Problem> Continue the weekly book blog post after its last sentence.

Given passage>
My Week in Books – 22nd May 2022

MyWeekinBooksOn What Cathy Read Next last week

Monday – I shared my proposed reading list for the 20 Books of Summer 2022 reading challenge. 

Tuesday – I published my review of time-slip novel The Witch’s Tree by Elena Collins as part of the blog tour. This week’s Top Ten Tuesday topic was Books I Was Excited To Get But Haven’t Read Yet

WednesdayWWW Wednesday is my weekly opportunity to share what I’ve just read, what I’m currently reading and what I plan to read next… and to take a peek at what others are reading. 

Thursday – I published my review of crime thriller The Murder Rule by Dervla McTiernan as part of the blog tour. 

Friday – I shared my review of The Healing Power of Nature by Vincent van Gogh, an illustrated book of inspirational quotations, paintings and sketches.

Saturday – I indulged my other love – gardening – by participating in the Six on Saturday meme.  

New arrivals

A is for AtlasA Is For Atlas by Megan Barford (ARC, National Maritime Museum Greenwich)

A sumptuous, lavishly illustrated celebration of cartography, featuring charts, maps, globes, and atlases from the map collections at the National Maritime Museum in Greenwich, London. This volume explores the variety of stories hidden within the collections, including materials, techniques, makers, users, genres, and features to understand more about the different worlds in which maps were produced and consumed. From imperial rule to labor solidarity, and from sumptuous display to scrap paper, A is for Atlas presents the map collections of the National Maritime Museum as never seen before.

The Death of RemembranceThe Death of Remembrance by Denzil Meyrick (ARC, Polygon)

It’s 1983, and a beat constable walks away from a bar where he knows a crime is about to be committed.

In the present, an old fisherman is found dead by the shoreline and a stranger with a mission moves into a shabby Kinloch flat.

Listed records>
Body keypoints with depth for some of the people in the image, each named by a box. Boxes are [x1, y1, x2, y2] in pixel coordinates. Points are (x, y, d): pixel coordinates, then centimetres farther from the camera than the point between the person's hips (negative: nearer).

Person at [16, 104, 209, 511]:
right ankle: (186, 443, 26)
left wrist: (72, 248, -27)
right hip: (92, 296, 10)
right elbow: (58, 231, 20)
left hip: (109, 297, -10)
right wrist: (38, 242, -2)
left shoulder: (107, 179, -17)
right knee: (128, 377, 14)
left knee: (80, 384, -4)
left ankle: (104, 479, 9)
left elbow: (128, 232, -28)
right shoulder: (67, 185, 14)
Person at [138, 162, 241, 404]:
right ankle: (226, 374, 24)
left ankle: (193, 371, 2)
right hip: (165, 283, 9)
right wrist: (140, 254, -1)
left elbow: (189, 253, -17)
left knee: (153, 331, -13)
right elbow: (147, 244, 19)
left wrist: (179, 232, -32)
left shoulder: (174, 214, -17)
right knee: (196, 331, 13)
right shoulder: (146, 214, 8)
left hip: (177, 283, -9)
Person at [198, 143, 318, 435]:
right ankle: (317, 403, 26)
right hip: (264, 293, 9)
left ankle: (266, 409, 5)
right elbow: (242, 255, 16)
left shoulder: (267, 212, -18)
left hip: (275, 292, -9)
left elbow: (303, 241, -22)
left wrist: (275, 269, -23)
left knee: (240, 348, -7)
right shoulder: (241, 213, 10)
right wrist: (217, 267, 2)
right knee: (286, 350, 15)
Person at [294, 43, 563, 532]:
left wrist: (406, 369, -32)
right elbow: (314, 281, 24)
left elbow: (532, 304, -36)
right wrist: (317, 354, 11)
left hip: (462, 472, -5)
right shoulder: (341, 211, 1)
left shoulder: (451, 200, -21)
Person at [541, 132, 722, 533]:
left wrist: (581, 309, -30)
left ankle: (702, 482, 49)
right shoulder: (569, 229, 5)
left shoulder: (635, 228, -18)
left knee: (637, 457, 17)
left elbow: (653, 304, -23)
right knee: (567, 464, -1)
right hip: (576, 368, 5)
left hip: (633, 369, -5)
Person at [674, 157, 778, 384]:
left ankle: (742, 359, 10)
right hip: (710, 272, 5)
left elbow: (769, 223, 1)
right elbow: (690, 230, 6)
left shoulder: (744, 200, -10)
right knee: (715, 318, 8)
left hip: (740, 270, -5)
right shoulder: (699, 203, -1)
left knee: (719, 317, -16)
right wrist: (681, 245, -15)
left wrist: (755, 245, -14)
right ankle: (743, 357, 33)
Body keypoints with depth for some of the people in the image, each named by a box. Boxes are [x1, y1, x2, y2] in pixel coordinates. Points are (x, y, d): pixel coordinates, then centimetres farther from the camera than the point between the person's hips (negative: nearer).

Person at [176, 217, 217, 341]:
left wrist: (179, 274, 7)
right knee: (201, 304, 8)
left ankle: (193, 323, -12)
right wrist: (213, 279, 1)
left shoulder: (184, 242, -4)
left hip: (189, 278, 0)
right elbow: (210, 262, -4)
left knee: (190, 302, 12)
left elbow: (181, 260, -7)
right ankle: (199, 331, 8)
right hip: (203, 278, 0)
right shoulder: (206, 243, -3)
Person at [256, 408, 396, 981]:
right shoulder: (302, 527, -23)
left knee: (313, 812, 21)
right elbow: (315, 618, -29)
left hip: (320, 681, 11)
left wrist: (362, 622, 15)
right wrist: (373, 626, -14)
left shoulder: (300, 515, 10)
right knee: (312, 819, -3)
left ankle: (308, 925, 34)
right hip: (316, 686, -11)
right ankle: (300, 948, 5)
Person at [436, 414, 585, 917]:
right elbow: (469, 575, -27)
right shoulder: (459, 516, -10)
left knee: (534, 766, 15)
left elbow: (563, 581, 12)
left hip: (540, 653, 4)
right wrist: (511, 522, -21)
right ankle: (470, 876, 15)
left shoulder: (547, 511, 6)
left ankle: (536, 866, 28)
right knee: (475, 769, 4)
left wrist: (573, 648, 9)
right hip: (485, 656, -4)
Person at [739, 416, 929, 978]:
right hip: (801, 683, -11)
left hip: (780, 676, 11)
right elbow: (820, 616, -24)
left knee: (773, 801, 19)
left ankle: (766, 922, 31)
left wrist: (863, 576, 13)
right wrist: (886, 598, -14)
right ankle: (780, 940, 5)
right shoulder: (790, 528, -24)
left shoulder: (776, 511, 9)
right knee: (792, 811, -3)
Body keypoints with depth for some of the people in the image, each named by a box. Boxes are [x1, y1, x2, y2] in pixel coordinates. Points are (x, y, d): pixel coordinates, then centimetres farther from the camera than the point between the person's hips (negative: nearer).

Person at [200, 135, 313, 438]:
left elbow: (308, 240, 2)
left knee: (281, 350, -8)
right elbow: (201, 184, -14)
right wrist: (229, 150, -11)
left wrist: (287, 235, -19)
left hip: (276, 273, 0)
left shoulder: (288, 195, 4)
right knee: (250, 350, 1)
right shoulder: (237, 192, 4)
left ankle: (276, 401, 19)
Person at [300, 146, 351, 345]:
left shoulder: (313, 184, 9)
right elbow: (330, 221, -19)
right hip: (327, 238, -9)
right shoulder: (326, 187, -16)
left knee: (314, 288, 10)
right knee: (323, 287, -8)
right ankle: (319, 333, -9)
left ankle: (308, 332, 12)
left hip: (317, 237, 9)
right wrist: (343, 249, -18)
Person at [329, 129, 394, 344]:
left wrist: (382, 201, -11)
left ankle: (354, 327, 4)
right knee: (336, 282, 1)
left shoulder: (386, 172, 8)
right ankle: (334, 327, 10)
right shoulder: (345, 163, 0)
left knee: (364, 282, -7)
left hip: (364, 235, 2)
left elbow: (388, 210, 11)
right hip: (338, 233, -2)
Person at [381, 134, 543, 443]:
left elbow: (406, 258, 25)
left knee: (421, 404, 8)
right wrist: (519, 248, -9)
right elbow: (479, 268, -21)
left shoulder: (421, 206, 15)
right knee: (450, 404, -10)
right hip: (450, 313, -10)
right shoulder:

Reply>
Meanwhile, D.C.I. Jim Daley is trying to help Brian Scott stay sober, and the good people of Kinloch are still mourning the death of one of their own.

As past and present collide, Daley finds himself face to face with old friends and foes. Memories can only last as long as those who keep them, and ghosts will not be silenced.

Sorrow and BlissSorrow and Bliss by Meg Mason (W&N)

Everyone tells Martha Friel she is clever and beautiful, a brilliant writer who has been loved every day of her adult life by one man, her husband Patrick. A gift, her mother once said, not everybody gets. So why is everything broken? Why is Martha – on the edge of 40 – friendless, practically jobless and so often sad? And why did Patrick decide to leave?

Maybe she is just too sensitive, someone who finds it harder to be alive than most people. Or maybe – as she has long believed – there is something wrong with her. Something that broke when a little bomb went off in her brain, at 17, and left her changed in a way that no doctor or therapist has ever been able to explain.

Forced to return to her childhood home to live with her dysfunctional, bohemian parents (but without the help of her devoted, foul-mouthed sister Ingrid), Martha has one last chance to find out whether a life is ever too broken to fix – or whether, maybe, by starting over, she will get to write a better ending for herself.

The Island of Missing TreesThe Island of Missing Trees by Elif Shafak (Viking)

Two teenagers, a Greek Cypriot and a Turkish Cypriot, meet at a taverna on the island they both call home. In the taverna, hidden beneath garlands of garlic, chili peppers and creeping honeysuckle, Kostas and Defne grow in their forbidden love for each other. A fig tree stretches through a cavity in the roof, and this tree bears witness to their hushed, happy meetings and eventually, to their silent, surreptitious departures. The tree is there when war breaks out, when the capital is reduced to ashes and rubble, and when the teenagers vanish. Decades later, Kostas returns. He is a botanist looking for native species, but really, he’s searching for lost love.

Years later, a Ficus carica grows in the back garden of a house in London where Ada Kazantzakis lives. This tree is her only connection to an island she has never visited – her only connection to her family’s troubled history and her complex identity as she seeks to untangle years of secrets to find her place in the world.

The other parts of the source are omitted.